Cléo, de fato, se prepara para
assumir o cargo na peça "Liz",
que o grupo Os Satyros apresentou em Havana a partir do
dia 20 -a turnê acabava ontem.
O "cenário" do estudo do texto,
que lembra o de uma novela
ambientada na Bahia, é o número 658 da calle Línea, a 20
minutos do centro da cidade.
O restante do elenco da companhia -que tem sede na praça
Roosevelt, em São Paulo- está
hospedado longe dali. Os demais 11 integrantes da comitiva
ficam na casa de visitas do Conselho Nacional de Artes Cênicas, cedida pelo Ministério da
Cultura de Cuba, que convidou
os Satyros para a temporada.
A dupla de atores desistiu da
hospedagem oficial ao ver as
instalações: o grupo se dividiria
em quartos com quatro beliches cada um, sem ar-condicionado, sob a vigilância de um tenente-coronel reformado.
Os Satyros já se apresentaram em países como Alemanha, Ucrânia e Rússia. Aceitaram o convite para ir a Cuba por dois motivos: têm no elenco a transexual Phedra D. Cordoba, que deixou Havana há 54
anos, e receberam
o pedido do cubano Reinaldo
Montero. Espectador de peças
do grupo, ele queria ver seu texto "Liz" - vencedor do prêmio
Fray Luis de León, na Espanha- adaptado ao teatro.

Dados registrados:

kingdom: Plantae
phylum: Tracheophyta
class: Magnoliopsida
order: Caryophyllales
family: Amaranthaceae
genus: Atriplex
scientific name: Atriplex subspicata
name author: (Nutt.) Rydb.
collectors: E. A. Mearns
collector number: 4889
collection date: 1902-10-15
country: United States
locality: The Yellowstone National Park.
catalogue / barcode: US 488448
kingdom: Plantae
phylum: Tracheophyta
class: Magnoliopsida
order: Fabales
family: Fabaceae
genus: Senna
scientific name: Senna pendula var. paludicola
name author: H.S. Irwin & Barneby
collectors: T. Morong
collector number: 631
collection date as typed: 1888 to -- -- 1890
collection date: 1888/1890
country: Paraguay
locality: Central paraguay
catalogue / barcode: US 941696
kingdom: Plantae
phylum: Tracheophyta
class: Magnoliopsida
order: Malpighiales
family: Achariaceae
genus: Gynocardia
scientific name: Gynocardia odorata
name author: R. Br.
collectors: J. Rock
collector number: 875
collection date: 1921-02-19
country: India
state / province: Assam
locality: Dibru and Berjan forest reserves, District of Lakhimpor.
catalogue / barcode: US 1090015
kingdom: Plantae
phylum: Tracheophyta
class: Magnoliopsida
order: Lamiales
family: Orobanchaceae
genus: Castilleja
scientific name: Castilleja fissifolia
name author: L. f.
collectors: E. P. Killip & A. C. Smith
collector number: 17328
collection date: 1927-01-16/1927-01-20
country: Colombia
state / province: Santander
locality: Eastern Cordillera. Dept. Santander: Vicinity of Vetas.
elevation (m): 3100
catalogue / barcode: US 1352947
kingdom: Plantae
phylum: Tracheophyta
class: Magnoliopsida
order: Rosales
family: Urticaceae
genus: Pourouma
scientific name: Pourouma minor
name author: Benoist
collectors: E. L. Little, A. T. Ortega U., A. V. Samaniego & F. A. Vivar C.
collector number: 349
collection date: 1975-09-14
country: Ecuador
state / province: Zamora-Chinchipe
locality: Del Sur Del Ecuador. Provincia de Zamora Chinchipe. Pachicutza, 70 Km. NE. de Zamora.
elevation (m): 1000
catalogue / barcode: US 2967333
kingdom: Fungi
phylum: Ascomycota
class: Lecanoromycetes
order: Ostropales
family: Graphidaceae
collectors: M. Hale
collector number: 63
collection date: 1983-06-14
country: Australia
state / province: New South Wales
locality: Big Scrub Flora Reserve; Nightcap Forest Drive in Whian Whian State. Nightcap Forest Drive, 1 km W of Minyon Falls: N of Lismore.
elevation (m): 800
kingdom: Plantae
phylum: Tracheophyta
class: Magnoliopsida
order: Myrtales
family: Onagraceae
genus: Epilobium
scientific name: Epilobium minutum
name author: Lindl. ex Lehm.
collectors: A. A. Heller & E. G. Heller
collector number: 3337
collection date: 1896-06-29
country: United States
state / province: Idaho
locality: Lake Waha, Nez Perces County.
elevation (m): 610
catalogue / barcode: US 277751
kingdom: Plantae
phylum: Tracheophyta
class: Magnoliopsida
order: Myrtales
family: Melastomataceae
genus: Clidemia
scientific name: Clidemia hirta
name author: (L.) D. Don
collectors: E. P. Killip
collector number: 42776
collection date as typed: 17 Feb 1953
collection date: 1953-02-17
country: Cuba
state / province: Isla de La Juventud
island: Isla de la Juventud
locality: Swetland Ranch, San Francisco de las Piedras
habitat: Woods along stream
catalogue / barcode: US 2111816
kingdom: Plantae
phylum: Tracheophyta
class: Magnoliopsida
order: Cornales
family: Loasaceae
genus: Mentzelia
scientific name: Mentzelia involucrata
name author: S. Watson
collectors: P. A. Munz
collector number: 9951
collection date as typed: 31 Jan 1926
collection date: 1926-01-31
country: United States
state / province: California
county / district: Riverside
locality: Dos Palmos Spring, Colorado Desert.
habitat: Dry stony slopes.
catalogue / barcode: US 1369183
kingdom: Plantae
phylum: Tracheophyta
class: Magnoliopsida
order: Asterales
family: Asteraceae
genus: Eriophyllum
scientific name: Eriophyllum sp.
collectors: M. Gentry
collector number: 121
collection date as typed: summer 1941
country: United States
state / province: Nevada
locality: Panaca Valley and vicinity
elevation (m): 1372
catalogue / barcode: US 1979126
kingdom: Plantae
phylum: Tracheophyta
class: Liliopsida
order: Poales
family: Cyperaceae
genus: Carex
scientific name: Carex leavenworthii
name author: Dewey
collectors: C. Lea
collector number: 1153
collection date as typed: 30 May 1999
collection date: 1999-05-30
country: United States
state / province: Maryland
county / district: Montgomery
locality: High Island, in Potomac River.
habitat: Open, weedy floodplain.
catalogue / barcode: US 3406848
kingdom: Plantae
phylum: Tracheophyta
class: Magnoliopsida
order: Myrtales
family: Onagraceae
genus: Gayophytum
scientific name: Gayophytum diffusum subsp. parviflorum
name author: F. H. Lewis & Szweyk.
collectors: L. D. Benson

Ação solicitada: Altere o trecho do texto fornecido que começa em "A dupla de atores" e segue até "um tenente-coronel reformado.", substituindo "beliches" por "camas", e apresente o trecho completo já modificado.

Resultado:
A dupla de atores desistiu da
hospedagem oficial ao ver as
instalações: o grupo se dividiria
em quartos com quatro camas cada um, sem ar-condicionado, sob a vigilância de um tenente-coronel reformado.